3 works in 1 volume. Small 4to (20 x 14.5 cm). With engraved title-page and engraved portraits in text. 18th-century gold-tooled calf, red sprinkled edges. [8], 144, [12]; [16], 151 [=152], [8]; [2], 34 pp.
€ 5,500
Three works from the early 17th century bound together. The first work is a popular illustrated history of Poland with portraits of monarchs, theologians and emperors, each with a short biography added, by Salomon Neugebauer (1611-1654).

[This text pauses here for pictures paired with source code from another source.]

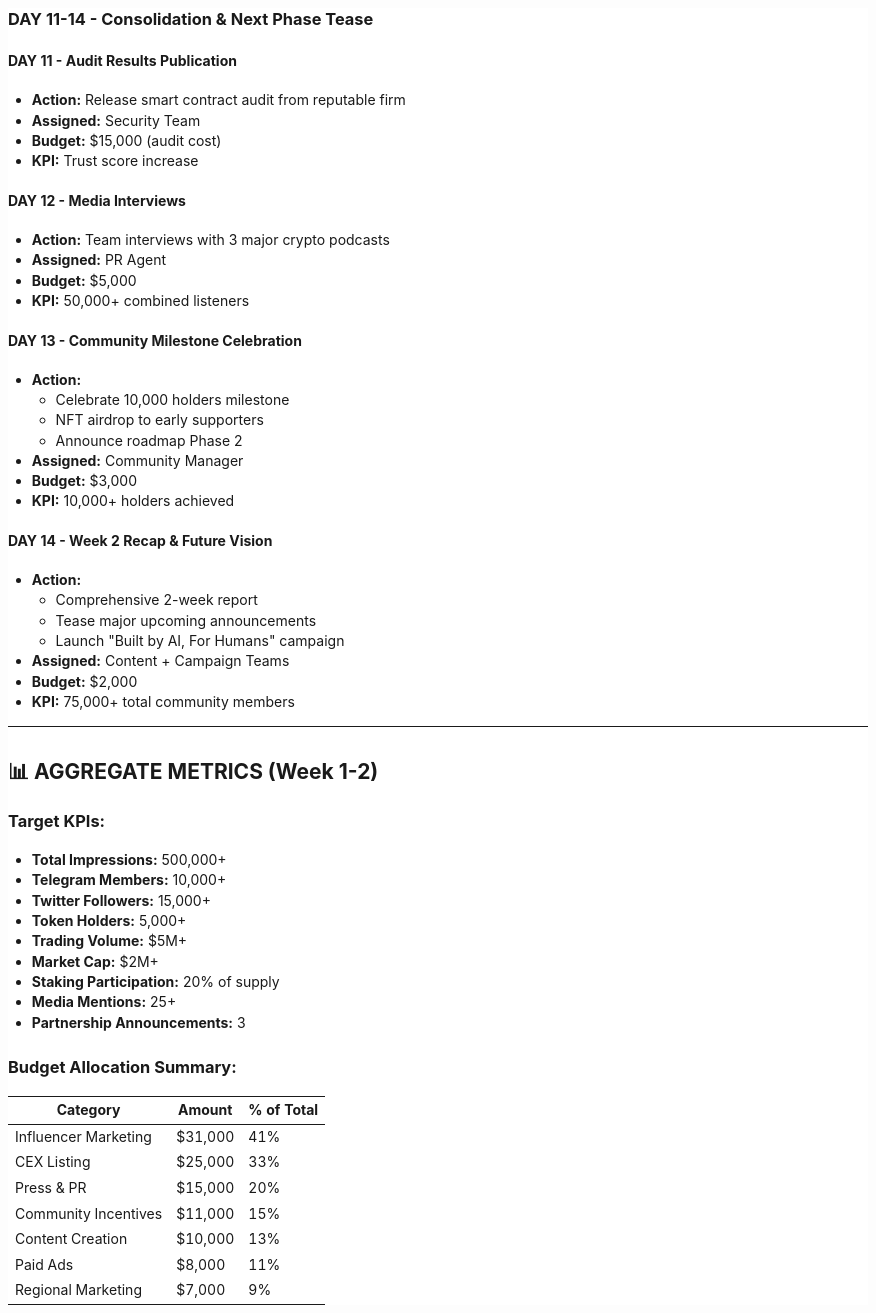 ### **DAY 11-14 - Consolidation & Next Phase Tease**

#### **DAY 11 - Audit Results Publication**
- **Action:** Release smart contract audit from reputable firm
- **Assigned:** Security Team
- **Budget:** $15,000 (audit cost)
- **KPI:** Trust score increase

#### **DAY 12 - Media Interviews**
- **Action:** Team interviews with 3 major crypto podcasts
- **Assigned:** PR Agent
- **Budget:** $5,000
- **KPI:** 50,000+ combined listeners

#### **DAY 13 - Community Milestone Celebration**
- **Action:**
  - Celebrate 10,000 holders milestone
  - NFT airdrop to early supporters
  - Announce roadmap Phase 2
- **Assigned:** Community Manager
- **Budget:** $3,000
- **KPI:** 10,000+ holders achieved

#### **DAY 14 - Week 2 Recap & Future Vision**
- **Action:**
  - Comprehensive 2-week report
  - Tease major upcoming announcements
  - Launch "Built by AI, For Humans" campaign
- **Assigned:** Content + Campaign Teams
- **Budget:** $2,000
- **KPI:** 75,000+ total community members

---

## 📊 AGGREGATE METRICS (Week 1-2)

### **Target KPIs:**
- **Total Impressions:** 500,000+
- **Telegram Members:** 10,000+
- **Twitter Followers:** 15,000+
- **Token Holders:** 5,000+
- **Trading Volume:** $5M+
- **Market Cap:** $2M+
- **Staking Participation:** 20% of supply
- **Media Mentions:** 25+
- **Partnership Announcements:** 3

### **Budget Allocation Summary:**
| Category | Amount | % of Total |
|----------|--------|-----------|
| Influencer Marketing | $31,000 | 41% |
| CEX Listing | $25,000 | 33% |
| Press & PR | $15,000 | 20% |
| Community Incentives | $11,000 | 15% |
| Content Creation | $10,000 | 13% |
| Paid Ads | $8,000 | 11% |
| Regional Marketing | $7,000 | 9% |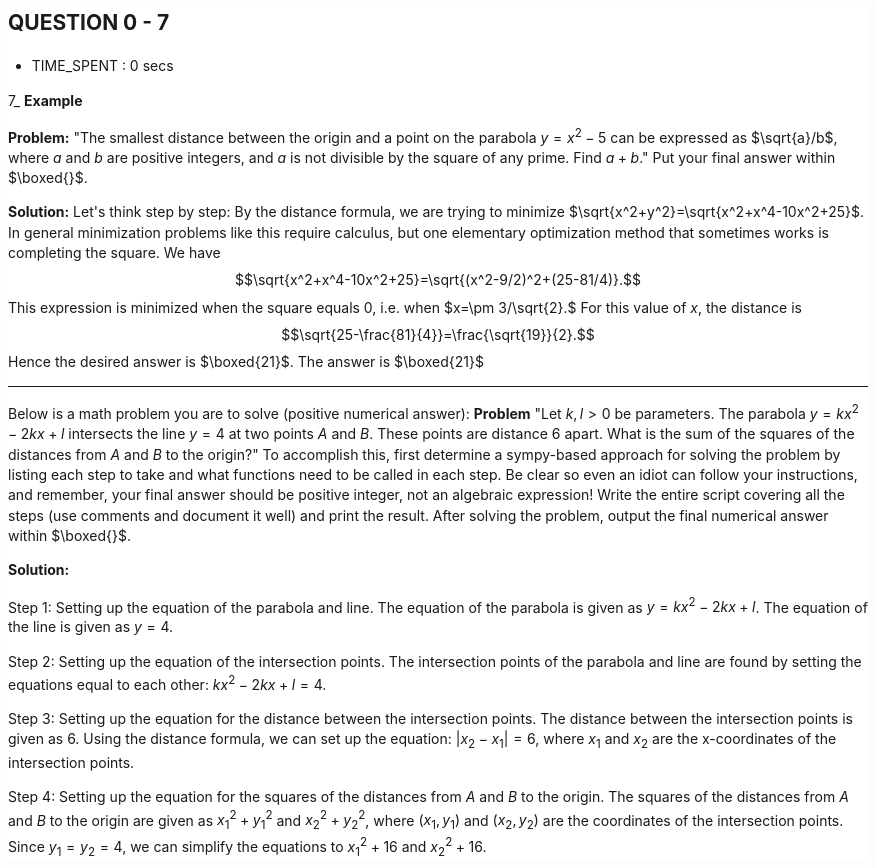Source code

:

## QUESTION 0 - 7 
- TIME_SPENT : 0 secs

7_
**Example**

**Problem:** 
"The smallest distance between the origin and a point on the parabola $y=x^2-5$ can be expressed as $\sqrt{a}/b$, where $a$ and $b$ are positive integers, and $a$ is not divisible by the square of any prime.  Find $a+b$."
Put your final answer within $\boxed{}$.

**Solution:** 
Let's think step by step:
By the distance formula, we are trying to minimize $\sqrt{x^2+y^2}=\sqrt{x^2+x^4-10x^2+25}$. In general minimization problems like this require calculus, but one elementary optimization method that sometimes works is completing the square.  We have $$\sqrt{x^2+x^4-10x^2+25}=\sqrt{(x^2-9/2)^2+(25-81/4)}.$$This expression is minimized when the square equals $0$, i.e. when $x=\pm 3/\sqrt{2}.$ For this value of $x$, the distance is $$\sqrt{25-\frac{81}{4}}=\frac{\sqrt{19}}{2}.$$Hence the desired answer is $\boxed{21}$. The answer is $\boxed{21}$


---

Below is a math problem you are to solve (positive numerical answer):
**Problem**
"Let $k, l > 0$ be parameters. The parabola $y = kx^2 - 2kx + l$ intersects the line $y = 4$ at two points $A$ and $B$. These points are distance 6 apart. What is the sum of the squares of the distances from $A$ and $B$ to the origin?"
To accomplish this, first determine a sympy-based approach for solving the problem by listing each step to take and what functions need to be called in each step. Be clear so even an idiot can follow your instructions, and remember, your final answer should be positive integer, not an algebraic expression!
Write the entire script covering all the steps (use comments and document it well) and print the result. After solving the problem, output the final numerical answer within $\boxed{}$.

**Solution:** 



Step 1: Setting up the equation of the parabola and line.
The equation of the parabola is given as $y = kx^2 - 2kx + l$. The equation of the line is given as $y = 4$.

Step 2: Setting up the equation of the intersection points.
The intersection points of the parabola and line are found by setting the equations equal to each other: $kx^2 - 2kx + l = 4$.

Step 3: Setting up the equation for the distance between the intersection points.
The distance between the intersection points is given as 6. Using the distance formula, we can set up the equation: $|x_2 - x_1| = 6$, where $x_1$ and $x_2$ are the x-coordinates of the intersection points.

Step 4: Setting up the equation for the squares of the distances from $A$ and $B$ to the origin.
The squares of the distances from $A$ and $B$ to the origin are given as $x_1^2 + y_1^2$ and $x_2^2 + y_2^2$, where $(x_1, y_1)$ and $(x_2, y_2)$ are the coordinates of the intersection points. Since $y_1 = y_2 = 4$, we can simplify the equations to $x_1^2 + 16$ and $x_2^2 + 16$.

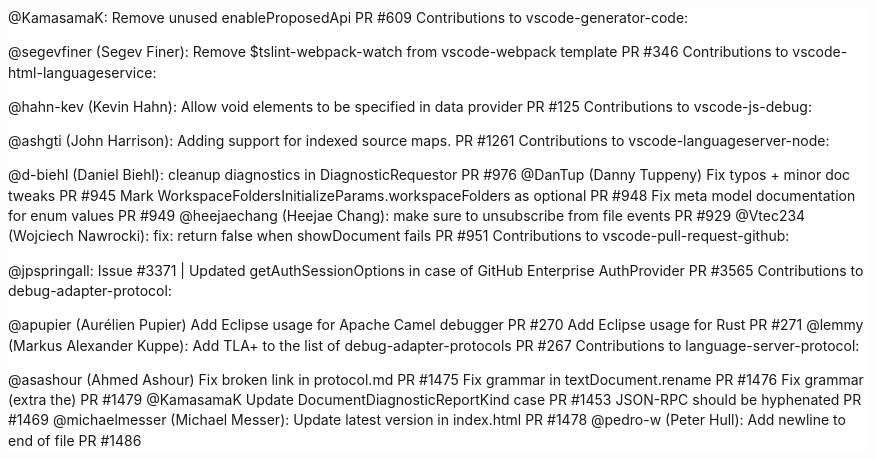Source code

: @KamasamaK: Remove unused enableProposedApi PR #609
Contributions to vscode-generator-code:

@segevfiner (Segev Finer): Remove $tslint-webpack-watch from vscode-webpack template PR #346
Contributions to vscode-html-languageservice:

@hahn-kev (Kevin Hahn): Allow void elements to be specified in data provider PR #125
Contributions to vscode-js-debug:

@ashgti (John Harrison): Adding support for indexed source maps. PR #1261
Contributions to vscode-languageserver-node:

@d-biehl (Daniel Biehl): cleanup diagnostics in DiagnosticRequestor PR #976
@DanTup (Danny Tuppeny)
Fix typos + minor doc tweaks PR #945
Mark WorkspaceFoldersInitializeParams.workspaceFolders as optional PR #948
Fix meta model documentation for enum values PR #949
@heejaechang (Heejae Chang): make sure to unsubscribe from file events PR #929
@Vtec234 (Wojciech Nawrocki): fix: return false when showDocument fails PR #951
Contributions to vscode-pull-request-github:

@jpspringall: Issue #3371 | Updated getAuthSessionOptions in case of GitHub Enterprise AuthProvider PR #3565
Contributions to debug-adapter-protocol:

@apupier (Aurélien Pupier)
Add Eclipse usage for Apache Camel debugger PR #270
Add Eclipse usage for Rust PR #271
@lemmy (Markus Alexander Kuppe): Add TLA+ to the list of debug-adapter-protocols PR #267
Contributions to language-server-protocol:

@asashour (Ahmed Ashour)
Fix broken link in protocol.md PR #1475
Fix grammar in textDocument.rename PR #1476
Fix grammar (extra the) PR #1479
@KamasamaK
Update DocumentDiagnosticReportKind case PR #1453
JSON-RPC should be hyphenated PR #1469
@michaelmesser (Michael Messer): Update latest version in index.html PR #1478
@pedro-w (Peter Hull): Add newline to end of file PR #1486
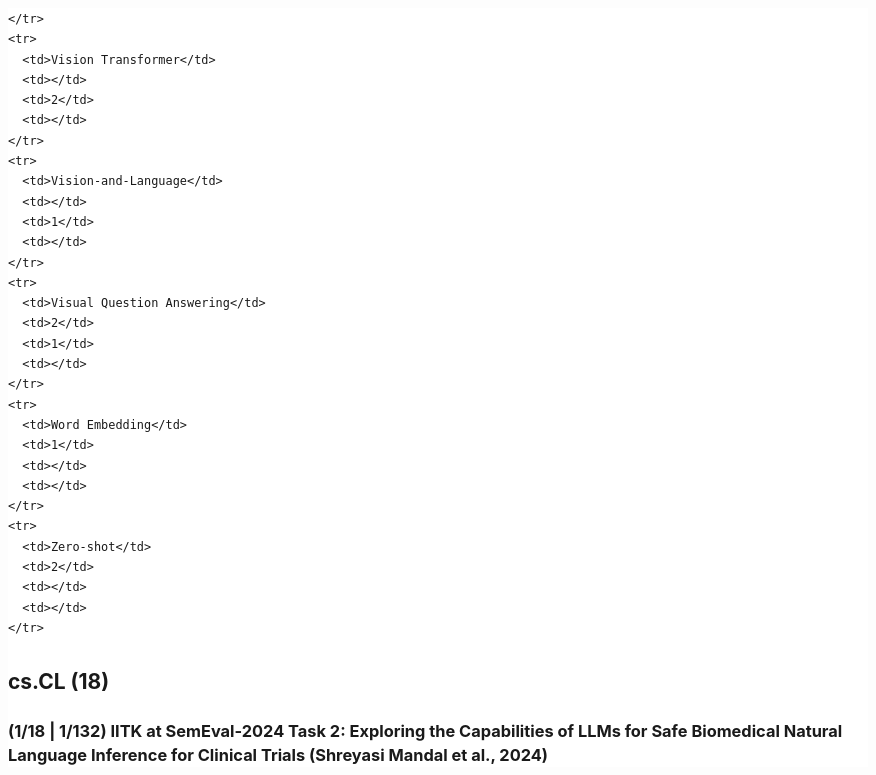     </tr>
    <tr>
      <td>Vision Transformer</td>
      <td></td>
      <td>2</td>
      <td></td>
    </tr>
    <tr>
      <td>Vision-and-Language</td>
      <td></td>
      <td>1</td>
      <td></td>
    </tr>
    <tr>
      <td>Visual Question Answering</td>
      <td>2</td>
      <td>1</td>
      <td></td>
    </tr>
    <tr>
      <td>Word Embedding</td>
      <td>1</td>
      <td></td>
      <td></td>
    </tr>
    <tr>
      <td>Zero-shot</td>
      <td>2</td>
      <td></td>
      <td></td>
    </tr>
  </tbody>
</table>

<script>
$(function() {
  $("table").addClass("keyword-table table-bordered border-success");
  $("table thead").addClass("sticky-top");
  $("table tbody td").css("text-align", "");
});
</script>


## cs.CL (18)



### (1/18 | 1/132) IITK at SemEval-2024 Task 2: Exploring the Capabilities of LLMs for Safe Biomedical Natural Language Inference for Clinical Trials (Shreyasi Mandal et al., 2024)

The second work is the first edition edited by the jurist Sybren Siccama (1571-1622), of a legal work with the laws of Friesland. The first edition, based on a now lost manuscript, was printed in 1557.
The third work is a rare anti-Venetian pamphlet in Italian written on the occasion of the Uskok War (1615-1618). This war was waged by Venice against a group of Balkan pirates (Uskoks or Croatian-Habsburg soldiers), which was stationed by the Habsburg ruler Archduke Ferdinand of Styria (1578-1637) (later Ferdinand II) along its frontiers as part of its military borders. The Venetian-Habsburg conflict eventually involved troops from all-over Europe, with Venice, the Dutch United Provinces and England on one side, and the Austrian and Spanish Habsburgs on the other. The pamphlet includes an anti-Venetian Latin oration given in Rome by the French diplomat Louis Hélian in 1510.
Tear in one leaf of the second work, otherwise in very good condition. Ad.1: BLC STC German (17th cent.) N-136; Czapnik, Rare Polonica 340; Hoskins 694; VD17, 23:247745G; ad 2: cf. V.d. Aa XVII, p. 645; NNBW VI, col. 1239; ad 3: WorldCat (6 copies).